The only rookie who fails to leave much of an impression is Rachel Wolfson, who breaks the glass ceiling (and then effectively tongue-kisses the jagged shards) as the first lady Jackass. She’s a fearless performer who fits right into the group, but Knoxville and Tremaine seem flabbergasted by how to use someone who doesn’t have a scrotum to destroy, and Wolfson’s one major bit is a played-out gag that hinges on cheap plastic surgery jokes. “Jackass” has been seen as a protest against the numbness of late capitalism — as a way of salvaging a bone scrape of joy from the anhedonia of America’s suburban sprawl — but it also stems from the post-“Fight Club” moment when young men were looking to destroy the world in a way that brought them closer to each other. If “Jackass” was a product of its time, “Jackass Forever” is also a product of “Jackass’” time. That’s what’s sweet about it, and also what stops Treimane from achieving the kind of galaxy brain, “Fury Road”-level reinvention of this franchise that its genius demands.

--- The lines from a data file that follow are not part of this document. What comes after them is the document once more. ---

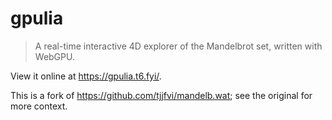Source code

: # gpulia

> A real-time interactive 4D explorer of the Mandelbrot set, written with WebGPU.

View it online at https://gpulia.t6.fyi/.

This is a fork of https://github.com/tjjfvi/mandelb.wat; see the original for more context.
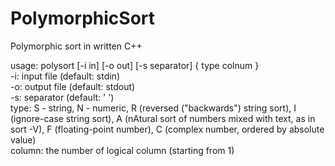 # PolymorphicSort
 Polymorphic sort in written C++</br>
 
 usage: polysort [-i in] [-o out] [-s separator] { type colnum } </br>
    -i: input file (default: stdin)</br>
    -o: output file (default: stdout)</br>
    -s: separator (default: ' ')</br>
    type: S - string, N - numeric, R (reversed ("backwards") string sort), I (ignore-case string sort), A (nAtural sort of numbers mixed with text, as in sort -V), F (floating-point number), C (complex number, ordered by absolute value)</br> 
    column: the number of logical column (starting from 1)</br>
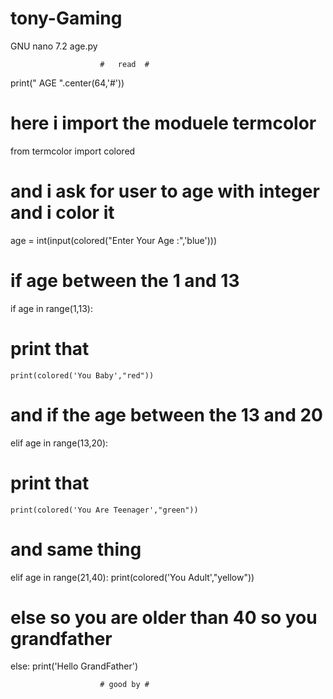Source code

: # tony-Gaming
GNU nano 7.2                    age.py

                        #   read  #

print(" AGE ".center(64,'#'))
# here i import the moduele termcolor
from termcolor import colored
# and i ask for user to age with integer and i color it
age = int(input(colored("Enter Your Age :",'blue')))
# if age between the 1 and 13
if age in range(1,13):
# print that
    print(colored('You Baby',"red"))
# and if the age between the 13 and 20
elif age in range(13,20):
# print that
    print(colored('You Are Teenager',"green"))
# and same thing
elif age in range(21,40):
    print(colored('You Adult',"yellow"))
# else so you are older than 40 so you grandfather
else:
    print('Hello GrandFather')

                        # good by #
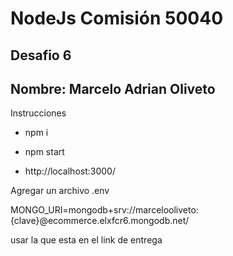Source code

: # NodeJs Comisión 50040

## Desafio 6

## Nombre: Marcelo Adrian Oliveto

Instrucciones

- npm i
- npm start

- http://localhost:3000/

Agregar un archivo .env

MONGO_URI=mongodb+srv://marcelooliveto:{clave}@ecommerce.elxfcr6.mongodb.net/

usar la que esta en el link de entrega

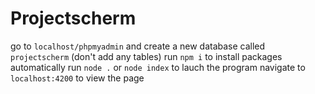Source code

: # Projectscherm
go to `localhost/phpmyadmin` and create a new database called `projectscherm` (don't add any tables)
run `npm i` to install packages automatically
run `node .` or `node index` to lauch the program
navigate to `localhost:4200` to view the page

Despite its new failures and familiar assortment of dud stunts (Wee-Man being launched onto a pile of metal is a pretty lame payoff to that musical chairs gag), “Jackass Forever” inevitably benefits from a stronger emotional undertow than any of the series’ previous films. It’s always been kind of beautiful to see these guys act like they’re going to live forever. Haunted by the absence of lost friends and facing a pandemic-fueled world that forces us all to confront with death on a daily basis, “Jackass Forever” is all the more powerful because it was made by — and for — people who know that they won’t.
Paramount Pictures will release “Jackass Forever” in theaters on Friday, February 4.